## À faire
**1.** Selon le récit sur la natation, à quels moments de la journée les nageurs du club de Santa Cruz se retrouvaient-ils au bassin ?
**2.** Pour chacune de ces affirmations, dites si elle correspond au récit sur la natation, par oui ou par non, en citant les mots du récit qui tranchent. (a) Le bassin du club de Santa Cruz mesurait 25 mètres sur 12. (b) Les garçons et les filles s'entraînaient séparément. (c) Le passage à Los Angeles en 1972 a permis d'en savoir plus sur l'entraîneur d'UCLA.
**3.** En une à trois phrases, expliquez à l'aide du récit sur la natation ce qui a donné l'envie d'en savoir plus sur ce qui se passait au club d'UCLA.

## Texte cité
◆ ◆ ◆ ◆
Mais revenons à nos moutons : le Maître de nage. C’est dans le journal l’Équipe que justement j’en avais entendu parlé. Lors d’un déplacement dans le Club d’UCLA à Los Angeles où sévissaient une équipe qui pourvoyait de nombreux nageurs et nageuses aux J.O. et aux Championnats du monde, le journaliste avait remarqué qu’un des entraîneurs prenait un par un les nageurs pour ne travailler avec eux que la technique. Cela m’intrigua et, moi-même de passage dans la ville en 1972, je voulus en savoir plus. Sans succès. Mais quelques semaines plus tard, en route pour la cité des Anges, plus au nord, je m’arrêtais dans la ville de Santa Cruz dont les bâtiments de l’université sont idéalement situés en pleine nature. Mon ami David Dickson (deux fois capitaine de la sélection australienne aux J.O.) m’avait donné l’adresse d’un copain qui entraînait La Madrona Athetic Club dans un bassin de 25 x 12 mètres (4 lignes d’eau). Les nageurs étaient tous d’un excellent niveaux et sans doute pour la plupart capables de participer aux finales de notre Championnat de France… Ils s’y retrouvaient à 6 heures du matin et en fin d’après-midi. Par groupe de niveau, à six ou sept par ligne, garçon et filles mélangés, la concurrence était franche. Un vrai bain bouillonnant, très impressionnant, exemplaire. Dans mon esprit, cet environnement stimulant, compétitif, ne pouvait être, au moment des grands rendez-vous sportifs, qu’un avantage.
◆ ◆ ◆ ◆
## Données
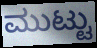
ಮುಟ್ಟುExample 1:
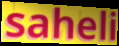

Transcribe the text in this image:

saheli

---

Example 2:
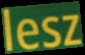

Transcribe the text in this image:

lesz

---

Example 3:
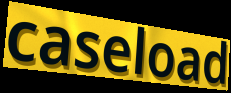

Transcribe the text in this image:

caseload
◆ ◆ ◆ ◆
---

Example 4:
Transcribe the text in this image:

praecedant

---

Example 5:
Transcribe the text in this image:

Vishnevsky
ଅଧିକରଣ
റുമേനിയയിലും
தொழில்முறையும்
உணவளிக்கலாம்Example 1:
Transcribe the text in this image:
◆ ◆ ◆ ◆
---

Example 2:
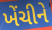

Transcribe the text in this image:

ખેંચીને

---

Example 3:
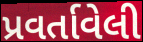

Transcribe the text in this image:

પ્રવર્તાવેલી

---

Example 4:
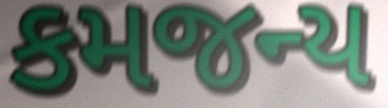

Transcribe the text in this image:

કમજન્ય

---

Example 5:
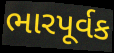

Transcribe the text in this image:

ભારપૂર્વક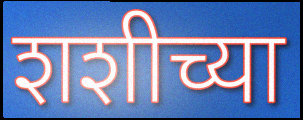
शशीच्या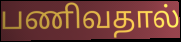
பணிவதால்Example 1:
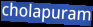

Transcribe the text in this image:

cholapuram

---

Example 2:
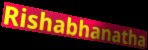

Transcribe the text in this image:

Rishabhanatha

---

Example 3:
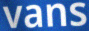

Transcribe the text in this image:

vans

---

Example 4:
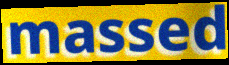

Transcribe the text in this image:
◆ ◆ ◆ ◆
## Réponses successives
**1.** À 6 heures du matin et en fin d’après-midi.

**2.**
(a) Oui : « dans un bassin de 25 x 12 mètres (4 lignes d’eau) ».
(b) Non : « garçon et filles mélangés ».
(c) Non : « je voulus en savoir plus. Sans succès. »

**3.** Un journaliste de L’Équipe avait remarqué qu'au club d'UCLA, un des entraîneurs prenait les nageurs un par un pour ne travailler avec eux que la technique. Cette façon de faire a intrigué la personne qui raconte. D'où son envie d'en savoir plus lors de son passage dans la ville en 1972.